There was a time when Broken Social Scene was the ‘next big thing,’ back over a decade ago when the idea of music from Canada (that wasn’t Rush) was the ‘next big thing.’ The Toronto collective’s You Forgot It In People was as classic a breakthrough as Arcade Fire’s Funeral, a soaring indie-rock embrace. Since then and self-titled follow-up, the Scene has only occasionally been together, like with 2010’s Forgiveness Rock Record (QRO review), as the various members, who have included founders Kevin Drew (QRO solo live review) & Brendan Canning (QRO interview) with the likes of Feist (QRO live review), Emily Haines (QRO solo album review) & James Shaw of Metric (QRO live review), Amy Millan of Stars (QRO live review), Charles Spearin (QRO interview), Andrew Whiteman (QRO interview) of Apostle of Hustle (QRO spotlight on), and more, have all done their own things (obviously…).
But the Scene is back with Hug of Thunder, a revival and celebration of all that the band means.
Even for a Broken Social Scene record, Thunder has a lot of contributors at 18, with the ‘female vocalist duty’ that’s usually just done by a different woman each album, shared among many, including Feist, Haines, Millan, Lisa Lobsinger, and Ariel Engle.

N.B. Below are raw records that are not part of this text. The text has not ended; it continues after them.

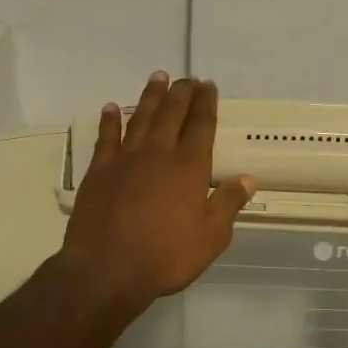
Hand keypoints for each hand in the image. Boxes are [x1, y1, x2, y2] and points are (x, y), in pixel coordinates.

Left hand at [57, 73, 255, 316]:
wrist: (107, 270)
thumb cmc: (166, 256)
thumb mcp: (210, 237)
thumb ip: (228, 204)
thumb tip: (248, 178)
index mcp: (189, 167)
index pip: (201, 125)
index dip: (206, 103)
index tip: (208, 86)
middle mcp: (158, 153)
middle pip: (172, 113)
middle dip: (182, 93)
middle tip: (187, 78)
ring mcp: (125, 159)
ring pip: (140, 117)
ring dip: (150, 96)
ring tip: (158, 77)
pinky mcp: (99, 171)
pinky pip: (106, 137)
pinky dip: (110, 120)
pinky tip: (112, 108)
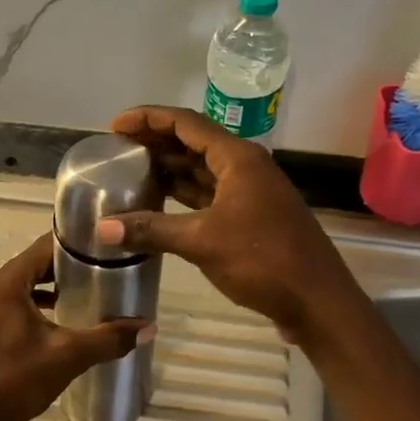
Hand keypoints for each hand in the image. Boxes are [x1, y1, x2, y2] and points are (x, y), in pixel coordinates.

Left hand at [0, 233, 150, 420]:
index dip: (76, 244)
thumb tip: (149, 327)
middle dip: (68, 267)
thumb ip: (108, 339)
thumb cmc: (13, 381)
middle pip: (34, 265)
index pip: (44, 247)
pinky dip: (37, 305)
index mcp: (6, 284)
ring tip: (89, 292)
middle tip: (105, 268)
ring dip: (52, 287)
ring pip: (24, 286)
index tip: (106, 246)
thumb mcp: (67, 357)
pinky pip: (14, 304)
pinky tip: (61, 321)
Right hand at [101, 106, 360, 342]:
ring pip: (201, 170)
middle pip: (194, 142)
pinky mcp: (250, 217)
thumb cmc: (263, 260)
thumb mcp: (202, 242)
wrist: (317, 301)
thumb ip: (152, 230)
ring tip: (131, 171)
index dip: (149, 119)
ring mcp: (249, 192)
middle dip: (156, 142)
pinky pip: (209, 194)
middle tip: (118, 149)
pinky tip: (159, 203)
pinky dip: (183, 195)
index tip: (115, 126)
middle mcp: (245, 166)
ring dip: (169, 169)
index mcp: (237, 158)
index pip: (186, 123)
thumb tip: (102, 229)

But that job isn’t ‘be pretty and sing,’ but rather fully contributing, which extends to the band as a whole, even with Drew’s clear role as frontman. Thunder is a collective record, and revels in that and what it can accomplish.
There are pieces that are led by one songwriter, but raised even higher by the rest of the group, such as the Haines-led ironic uplift “Protest Song”, Feist’s low-key growing & glowing title track single, and the intimate Drew “Please Take Me With You”. There are also tracks where the gang all works together as a super-one, like classic BSS expansive single “Halfway Home”, push forward, upward, outward “Vanity Pail Kids”, wistful atmosphere “Skyline”, sweet & soft lounge BSS “Victim Lover”, and the shining sadness & laid-back tragedy of “Gonna Get Better”. And the instrumental-loving outfit opens with one in “Sol Luna”, while closer “Mouth Guards of the Apocalypse” begins as a meandering epic instrumental before morphing into a giant, fuzzy call to family.
For those who fell in love with Broken Social Scene lo those many years ago, Hug of Thunder is maybe their most complete return since You Forgot, a wonderful way to get the band back together.